Come
l’architettura può emulare, risolvendo questioni progettuali, non semplicemente
forme, ma soluzioni messe a punto dalla natura nel corso di milioni di anni
Recentemente in architettura due particolari campi di
conoscenza stanno trovando un interessante punto di convergenza. Il primo è
rappresentato da una disciplina, fino ad una ventina di anni fa relativamente
marginale, ma che - grazie al contributo di autori come JanineBenyus, Steven
Vogel o Julian Vincent - si è andata quasi completamente riconfigurando,
generando ricadute significative in ogni campo, anche in architettura.
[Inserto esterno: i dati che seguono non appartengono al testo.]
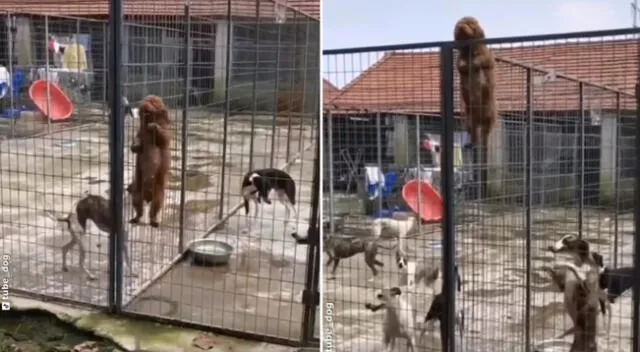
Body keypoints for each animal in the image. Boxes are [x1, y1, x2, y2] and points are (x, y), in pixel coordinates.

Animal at [128, 95, 170, 228]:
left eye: (154, 101)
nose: (144, 105)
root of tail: (147, 196)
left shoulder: (165, 129)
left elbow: (164, 139)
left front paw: (153, 126)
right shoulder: (140, 132)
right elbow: (136, 142)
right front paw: (136, 146)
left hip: (158, 192)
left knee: (155, 207)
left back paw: (154, 221)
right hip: (137, 191)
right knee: (138, 206)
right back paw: (135, 218)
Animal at [452, 16, 498, 148]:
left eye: (470, 24)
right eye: (459, 24)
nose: (461, 25)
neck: (469, 49)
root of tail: (480, 119)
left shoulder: (487, 56)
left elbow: (482, 60)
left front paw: (474, 62)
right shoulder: (459, 59)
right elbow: (460, 65)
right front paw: (465, 63)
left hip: (490, 117)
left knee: (485, 135)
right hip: (469, 120)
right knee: (474, 133)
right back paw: (471, 144)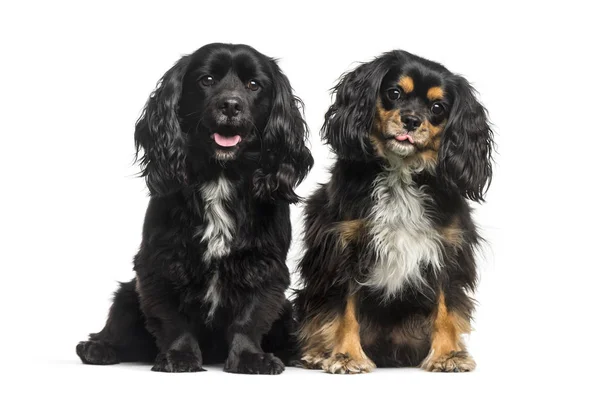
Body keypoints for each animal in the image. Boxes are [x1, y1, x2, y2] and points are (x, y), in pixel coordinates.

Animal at [76, 44, 314, 374]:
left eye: (254, 85)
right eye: (207, 80)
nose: (230, 105)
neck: (221, 176)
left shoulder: (263, 265)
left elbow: (249, 317)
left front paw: (251, 358)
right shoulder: (163, 261)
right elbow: (174, 318)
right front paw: (179, 356)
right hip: (127, 293)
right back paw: (98, 347)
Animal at [294, 51, 492, 372]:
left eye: (437, 107)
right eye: (394, 93)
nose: (411, 120)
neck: (401, 173)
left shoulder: (447, 249)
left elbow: (446, 308)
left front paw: (448, 355)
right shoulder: (343, 248)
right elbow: (345, 309)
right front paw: (346, 355)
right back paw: (316, 353)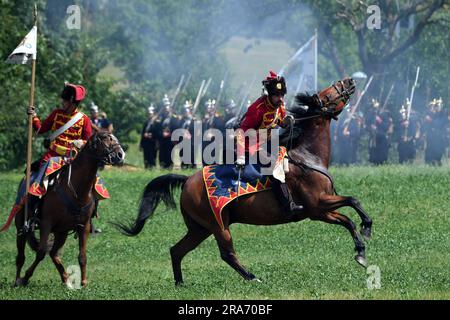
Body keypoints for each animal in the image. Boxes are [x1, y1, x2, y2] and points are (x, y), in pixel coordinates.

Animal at [117, 77, 372, 284]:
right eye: (327, 95)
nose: (349, 81)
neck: (307, 156)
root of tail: (188, 180)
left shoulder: (322, 210)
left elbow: (349, 218)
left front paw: (361, 249)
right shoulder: (317, 206)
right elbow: (352, 202)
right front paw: (366, 230)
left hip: (200, 228)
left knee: (176, 250)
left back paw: (180, 283)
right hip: (218, 226)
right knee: (227, 254)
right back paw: (252, 277)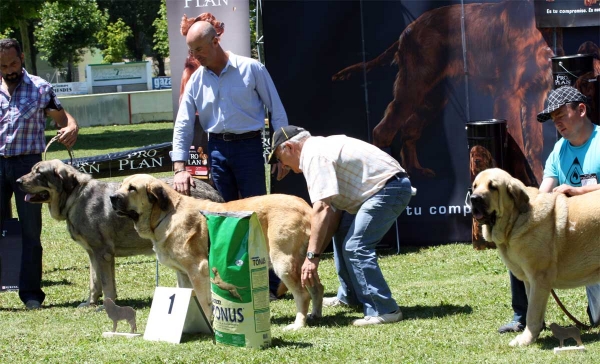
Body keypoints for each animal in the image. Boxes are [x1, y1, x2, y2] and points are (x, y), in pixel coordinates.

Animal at [109, 173, 322, 330]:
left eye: (132, 188)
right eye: (121, 185)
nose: (112, 198)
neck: (166, 214)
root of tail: (305, 205)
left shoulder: (198, 269)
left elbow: (204, 301)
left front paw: (209, 324)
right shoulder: (183, 274)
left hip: (283, 262)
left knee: (303, 294)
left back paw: (298, 324)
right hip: (303, 263)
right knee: (317, 287)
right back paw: (315, 315)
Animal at [472, 168, 600, 346]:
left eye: (493, 187)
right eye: (474, 186)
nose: (473, 199)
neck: (515, 220)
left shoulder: (539, 278)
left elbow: (532, 311)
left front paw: (526, 339)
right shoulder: (529, 280)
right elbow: (532, 308)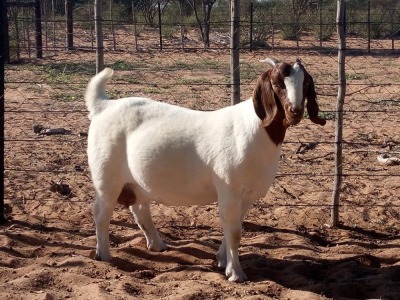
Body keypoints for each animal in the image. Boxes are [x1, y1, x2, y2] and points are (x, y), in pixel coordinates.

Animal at [86, 57, 326, 282]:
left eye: (306, 83)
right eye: (277, 84)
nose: (295, 111)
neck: (257, 130)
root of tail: (104, 106)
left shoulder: (247, 195)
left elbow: (233, 226)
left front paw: (222, 260)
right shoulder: (229, 188)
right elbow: (235, 232)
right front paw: (236, 273)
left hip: (137, 181)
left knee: (139, 207)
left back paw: (156, 244)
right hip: (106, 176)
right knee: (102, 212)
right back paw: (104, 254)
Nella
sua evoluzione attuale, la biomimetica (nota anche come biomimicry) anziché limitarsi, come in passato, all’emulazione
delle forme presenti in natura ed a semplici, e spesso banalizzanti, questioni
stilistiche, prende spunto da - processi, principi di funzionamento,
caratteristiche di integrazione con l’ambiente - osservabili nelle forme di vita presenti su
questo pianeta da milioni di anni. Il secondo è la
crescente ed esponenziale capacità dei computer di modellizzare e riprodurre leggi, comportamenti ed elementi del mondo
naturale - dalla sequenza del DNA a configurazioni come scheletri o gusci -
secondo procedure in precedenza impossibili, se non probabilmente
inimmaginabili. I
software Soft Kill Option (SKO), ad
esempio – messi originariamente a punto dall’ingegnere tedesco Klaus Mattecksulla base di un principio che caratterizza la
struttura degli alberi - progettano in
modo semi-automatico manufatti estremamente efficienti in termini di solidità e
leggerezza. Difficilmente realizzabili con metodi convenzionali, possono essere
costruiti tramite procedure di stampa 3D. Come i mezzi e sistemi di produzione
industriale ebbero un'impronta fondamentale sulle caratteristiche
dell'architettura Moderna, cosi questa nuova convergenza tra sviluppi
tecnologici ed emulazione di criteri presenti in natura, potrebbe dare origine ad
un’evoluzione l’architettura? Un'architettura dove, come nel mondo naturale,
strutture estremamente complesse sarebbero anche le più resistenti, leggere ed
efficienti. Dove nuove tecniche di fabbricazione, suggeriscano, anziché una
“costruzione”, un principio di "crescita" ad impatto ambientale
pressoché nullo, simile a ciò che la natura ha messo a punto secondo un
principio di prova ed errore di circa 3,8 miliardi di anni?